Man, I am feeling really distraught over what happened this afternoon in the car with Max. I can’t stop thinking about it. Why now? After all this time dealing with the difficulties of raising children why now did I snap so badly?
For the first time today I felt unappreciated by Max. I mean, duuuuh, he’s 3 ½ years old and the very nature of mothering is to give without expectations to receive. I forgot Max’s age. I forgot that he isn’t able to appreciate anything I do for him as a series of “doings” and probably won’t until he is many years into adulthood. Or rather, his appreciation for me isn’t going to show in the things that he does or because he says it.
Each moment for him is an isolated moment. He isn’t able to look at life as a series of moments that are all connected, yet. His show of appreciation comes in forms less tangible and less intentional on his part.
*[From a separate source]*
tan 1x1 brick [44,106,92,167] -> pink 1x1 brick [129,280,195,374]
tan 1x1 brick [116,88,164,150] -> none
It isn’t normal for a parent to say those things to their child. It was selfish and childish of me. It was regrettable. The sting will be remembered for all the years to come.
Tonight as I laid next to Max to help him fall asleep, I was very happy that we still co-sleep. At least I know he went to sleep tonight in my loving arms, hearing my soft caring voice, snuggled close to my heart. I also got to slip in one more “I’m sorry for what I said today.”
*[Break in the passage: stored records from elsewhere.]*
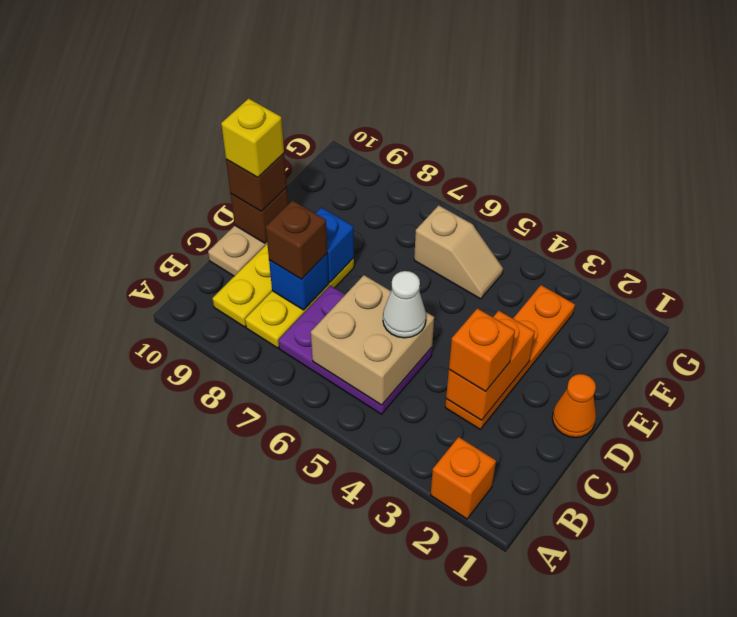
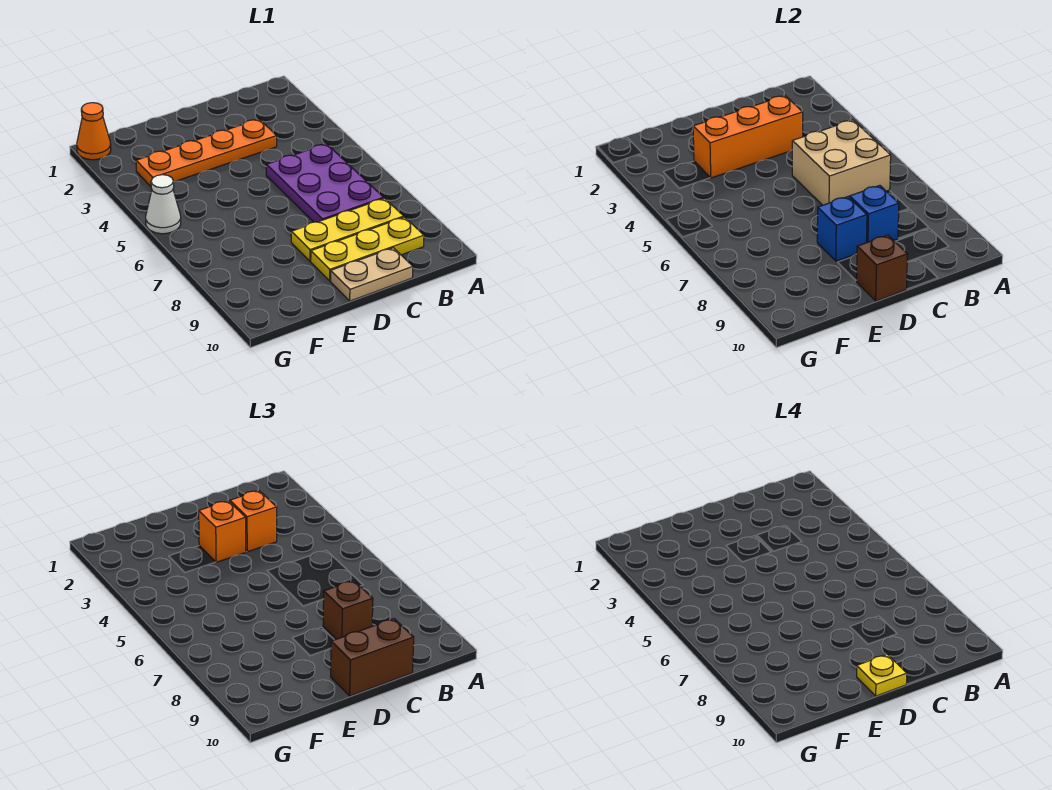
orange 1x1 brick [431,437,496,519] -> orange 1x1 brick moved to [199,501,246,562]
orange 1x2 brick [446,311,535,420] -> orange 1x3 brick [693,96,803,178]
white 1x1 cone [383,271,426,338] -> white 1x1 cone moved to [146,175,181,234]
orange 1x1 cone [552,374,596,438] -> orange 1x1 cone moved to [77,103,111,160]
brown 1x1 brick [226,153,287,211] -> brown 1x2 brick [331,619,414,696]
yellow 1x1 brick [221,99,284,177] -> yellow 1x1 plate [857,654,907,696]
tan 1x2 slope [414,205,503,299] -> none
He then says to me in a sleepy voice, “Sometimes bad things happen.”
I say, “Yeah, but I’m still sorry. You are not a fucking brat, Max. You’re a strong, brilliant, lovable little boy.”
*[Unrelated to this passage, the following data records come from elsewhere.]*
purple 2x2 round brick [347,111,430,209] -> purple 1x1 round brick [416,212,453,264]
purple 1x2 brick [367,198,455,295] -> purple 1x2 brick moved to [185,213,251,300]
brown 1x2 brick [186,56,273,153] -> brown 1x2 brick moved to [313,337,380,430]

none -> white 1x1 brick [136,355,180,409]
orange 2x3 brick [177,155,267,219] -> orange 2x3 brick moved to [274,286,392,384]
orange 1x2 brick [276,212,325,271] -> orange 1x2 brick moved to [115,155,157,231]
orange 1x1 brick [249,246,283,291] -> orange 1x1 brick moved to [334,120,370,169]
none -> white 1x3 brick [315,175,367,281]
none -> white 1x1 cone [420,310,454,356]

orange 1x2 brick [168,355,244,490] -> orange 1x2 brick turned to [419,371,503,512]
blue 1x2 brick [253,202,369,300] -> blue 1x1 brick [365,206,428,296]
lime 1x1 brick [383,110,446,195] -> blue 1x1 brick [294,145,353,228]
He responded with great intention, “I know.”
And then he fell deep asleep.





“Sometimes bad things happen,” what a profound understanding of life.
You’re doing an awesome job, I shit you not.
sometimes bad things do happen, but you are consistently giving your kids, love, safety, respect and a comfortable atmosphere to thrive in. that’s what they’ll remember when they’re our age….
everyday is a new day, momma. and it’s all about the repair, i think that is what heals best, and it’s something that many of our own parents never did. to admit you are human. wow, what a powerful thing. i think you’re awesome and your kid is brilliant! and he knows it!
Oh, Bird. You’re the best. This is a beautiful post. You’re a beautiful mama. Man, these kids sure teach us a lot about ourselves, huh? I’m SO there with you.